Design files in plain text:
::::::

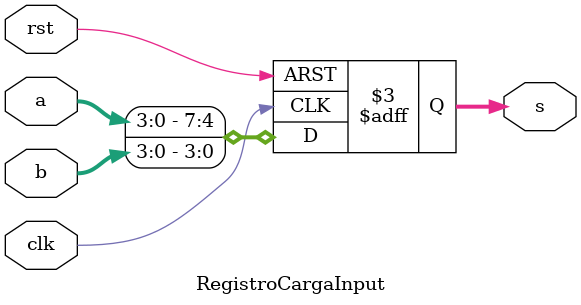
<source format=sv>
module RegistroCargaInput
#(parameter N = 4)
(
	input [N-1:0] a,
	input [N-1:0] b,
	input clk,
	input rst,
	output logic [(2*N)-1:0] s
);
	always_ff @ (negedge clk, negedge rst) begin
		if (!rst)
			s <= '0;
		else
			s <= {a,b};
	end
	
endmodule
</source>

::::::

▶ Task prompt
Only the lines from the one holding "#(parameter N = 4)" through the final line of the entries, both included, should be given again, word for word.

▶ Solution for this problem
#(parameter N = 4)
(
	input [N-1:0] a,
	input [N-1:0] b,
	input clk,
	input rst,
	output logic [(2*N)-1:0] s
);
	always_ff @ (negedge clk, negedge rst) begin
		if (!rst)
			s <= '0;
		else
			s <= {a,b};
	end
	
endmodule
</source>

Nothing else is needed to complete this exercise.